On This Day 1999: Clinton Apologizes for Bombing of Chinese Embassy

 (Photo credit: Stuinzuri at English Wikipedia, graphics by C&D)

(Photo credit: Stuinzuri at English Wikipedia, graphics by C&D)


Nineteen years ago today then-President Bill Clinton called the Chinese president to make a stunning apology: Sorry for bombing your embassy in Belgrade.

According to a CNN report from the time, Clinton had a "very constructive" half-hour-long conversation with then-Chinese president Jiang Zemin on May 14, 1999, days after the embassy was struck in a wave of airstrikes in what was then the capital of Yugoslavia. Three Chinese journalists were killed in the strike.

Testifying before the Senate intelligence committee in July the same year, CIA Director George Tenet called the bombing a "tragic mistake" and a "major error."

"The attack was a mistake. Let me emphasize, our investigation has determined that no one -- I repeat no one -- knowingly targeted the Chinese Embassy," Tenet said. "Speculation to the contrary is simply unfounded. No one, at any stage in the process, realized that our bombs were aimed at the Chinese Embassy."

Tenet said NATO was trying to strike a Yugoslav supply and procurement facility and that the U.S. government's maps didn't mark the correct location for it -- or for the Chinese embassy. In an amazing admission, Tenet said that virtually all the military and CIA maps showed the Chinese embassy where it was before 1996, even though the U.S. was aware the embassy had been moved that year and U.S. diplomats had visited the newer facility in the intervening years.

At least one intelligence officer saw the mistake days ahead of time, but for various reasons could not get through to the right people. From Tenet's testimony: 

Very late in the process, questions were raised by an intelligence officer as to whether the building targeted was in fact the FDSP headquarters or might be some other unidentified building. At no time was there any suspicion that the building might be an Embassy. This officer had become aware of the nomination by chance, and remembered having seen information a few years earlier that the FDSP building was located a block away from the location identified. Although the matter had nothing to do with his usual responsibilities, this officer registered his concern and sought to clarify the facts by contacting, or attempting to contact, other working level officials who were involved in the preparation of the nomination package.

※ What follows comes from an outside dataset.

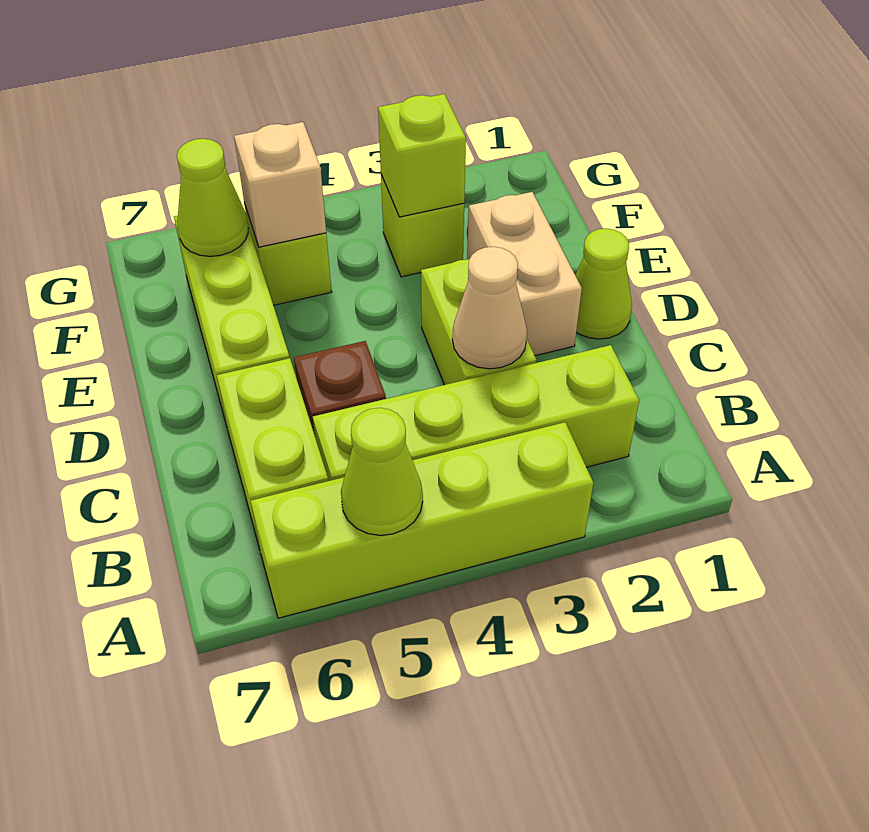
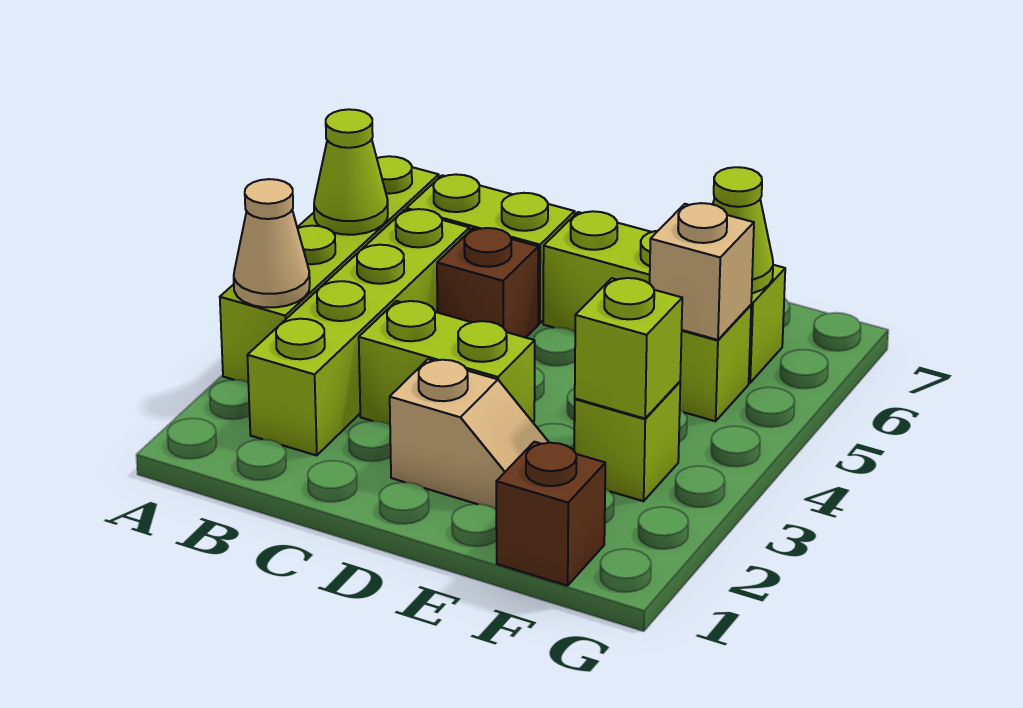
tan 1x1 cone [452,247,527,369] -> tan 1x1 cone moved to [234,179,310,307]
lime 1x1 cone [575,229,632,339] -> none
tan 1x2 brick [467,192,582,356] -> tan 1x2 slope [390,359,549,509]
none -> brown 1x1 brick [496,442,605,586]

On Tuesday, 4 May—three days before the bombing occurred—this officer telephoned an officer responsible for the target at the Joint Task Force NOBLE ANVIL in Naples. He told him that he believed the FDSP headquarters building was a block away from the identified location and said that he was trying to resolve this discrepancy. That evening, he obtained information that tended to confirm his belief that the building had been mislocated. Due to a variety of circumstances, this officer was unable to relay this information before departing for training 6-7 May. At that time this officer was unaware that the FDSP headquarters was on the target list.

On his return to his office on Friday afternoon, 7 May, the officer learned to his surprise that the FDSP building was on the target list for bombing that night. He attempted without success to re-contact the officer in Naples with whom he had spoken earlier in the week concerning the “discrepancy.” He raised his concerns with another officer at Naples and learned that the aircraft was already en route to the target. He tried to convey his concern that the building targeted may not have been the FDSP headquarters. Those in Europe state that they believed that he was trying to convey that while it might not be the FDSP headquarters, it was still a legitimate FDSP target. While recollections differ of exactly what was said and what was heard, there is no doubt that no one knew that the facility in question was an Embassy. The strike took place shortly thereafter.

Throughout this series of missed opportunities, the problem of identification was not brought to the attention of the senior managers who may have been able to intervene in time to prevent the strike.

If any of this seems a little fishy, at least a few reporters thought so too. In October 1999, the British newspaper The Observer and a Danish outlet published a joint investigative report that alleged the bombing of the embassy had been deliberate because it was being used as a communications relay for NATO's adversaries.

Major U.S. papers at the time could not corroborate the story, and then-U.S. Secretary of State Madeleine Albright reportedly described it as "balderdash." The next year The New York Times reported it had obtained the targeting summary sent to Clinton ahead of the strike that misidentified the building.

"The only thing that turned out to be accurate [about the attack plan] was the casualty estimate," the Times report says. "The description of the target's relevance to the war was misleading and, one senior intelligence official said, it should have been apparent to any imagery expert that the building shown did not look remotely like a warehouse or any Serbian government building... The bombing resulted from error piled upon incompetence piled upon bad judgment in a variety of places -- from a frantic rush to approve targets to questionable reliance on inexpert officers to an inexplicable failure to consult the people who might have averted disaster, according to the officials."